Banana Bread Confessions

Confession: I am impatient. The good news is there are some definite perks to being impatient, like today when I discovered how to transform bananas from yellow to black in 20 minutes. Because when you want banana bread, who wants to wait four days for the bananas to ripen?

  
I’ve had banana bread on my mind since I saw on Sam’s daycare menu that he and his friends enjoyed it for their mid-morning snack. It’s such a genius toddler food idea – it’s soft, it’s sweet and we often have extra bananas on hand. And while it’s basically cake, it’s called “banana bread” so maybe people won’t judge me for serving it to my toddler. His life is a constant meal so I’m always looking for new ideas and willing to try just about anything.

   
 With only 4 yellow bananas on hand, I turned to Epicurious for a hack. Low and behold, all you have to do is bake your bananas at 250 degrees for 15 to 20 minutes and they will turn from yellow to banana bread-perfect.

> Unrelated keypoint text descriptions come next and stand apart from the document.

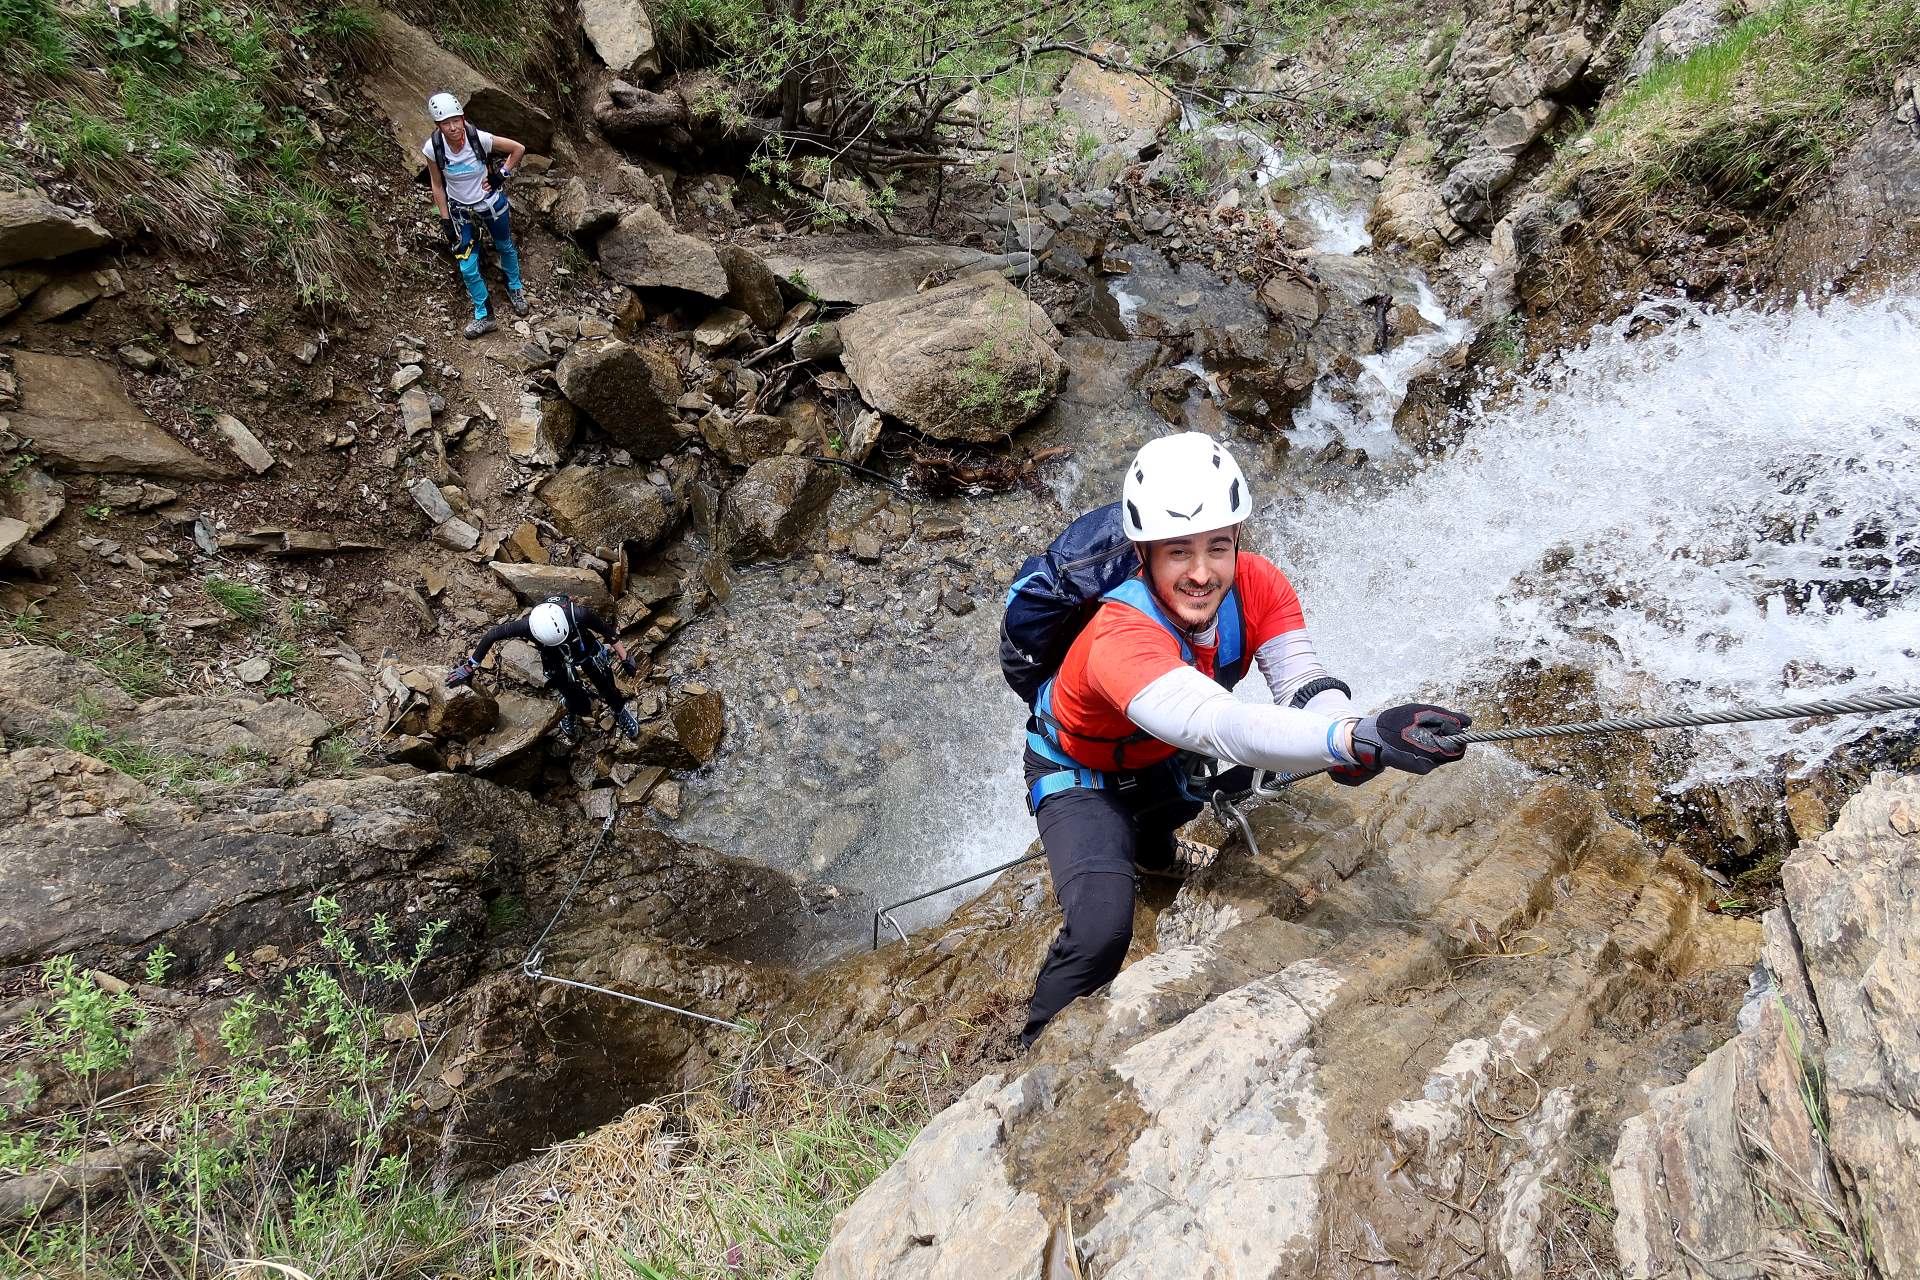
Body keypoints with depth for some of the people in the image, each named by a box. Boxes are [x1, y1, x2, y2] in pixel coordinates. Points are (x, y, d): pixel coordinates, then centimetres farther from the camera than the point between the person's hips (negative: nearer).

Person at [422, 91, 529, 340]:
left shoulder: (481, 139, -26)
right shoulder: (432, 148, -22)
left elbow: (518, 149, -11)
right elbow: (437, 185, -8)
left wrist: (502, 175, -12)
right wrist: (446, 221, -7)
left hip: (492, 203, 0)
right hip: (461, 211, 1)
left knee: (505, 247, 24)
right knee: (467, 268, 1)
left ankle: (515, 289, 52)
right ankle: (484, 316, 20)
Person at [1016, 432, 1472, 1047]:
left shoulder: (1257, 585, -22)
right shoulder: (1119, 638, -42)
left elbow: (1304, 683, -32)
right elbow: (1221, 728, -56)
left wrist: (1350, 750, -53)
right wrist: (1360, 737, -70)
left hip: (1166, 761, 7)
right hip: (1081, 774, -7)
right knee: (1102, 931, -24)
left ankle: (1150, 838, 25)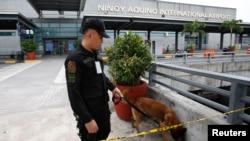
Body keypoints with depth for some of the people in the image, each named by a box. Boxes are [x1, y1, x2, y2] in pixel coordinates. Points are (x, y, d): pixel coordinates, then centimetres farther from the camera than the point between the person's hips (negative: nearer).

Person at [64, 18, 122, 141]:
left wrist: (112, 87, 14)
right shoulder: (75, 59, -22)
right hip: (89, 112, -7)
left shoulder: (95, 54, 3)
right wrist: (87, 119, -21)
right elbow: (74, 94, -23)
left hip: (103, 107, 8)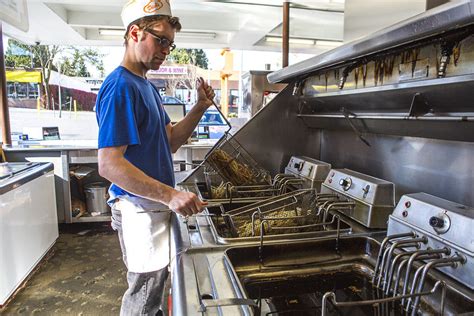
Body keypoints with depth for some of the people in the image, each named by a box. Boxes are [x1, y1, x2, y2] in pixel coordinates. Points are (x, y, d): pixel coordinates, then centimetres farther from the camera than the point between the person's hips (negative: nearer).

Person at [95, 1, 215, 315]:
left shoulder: (147, 86, 12)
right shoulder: (121, 86, -19)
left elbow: (170, 141, 10)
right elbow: (109, 164, -25)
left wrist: (200, 107, -1)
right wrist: (170, 195, -31)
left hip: (155, 204, 9)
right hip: (139, 209, -9)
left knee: (153, 284, 25)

While the black peel may look alarming, the insides turned out to be soft, sweet and ready to be baked.

  
I once learned that banana bread is one of the most searched-for recipes because everyone wants a use for their overripe bananas. As a result, there are approximately one zillion banana bread recipes in the world and everyone is partial to their own. Epicurious’s Favorite Banana Bread is pretty great – it calls for dark brown sugar and sour cream to give it a little extra depth of flavor. With regard to banana bread, I am firmly on team No Nuts, so I left those out.

  
My parents, Mike, Sam and I impatiently ate the banana bread warm soon after it came out of the oven, and it was everything I hoped it would be.

What’s your banana bread confession?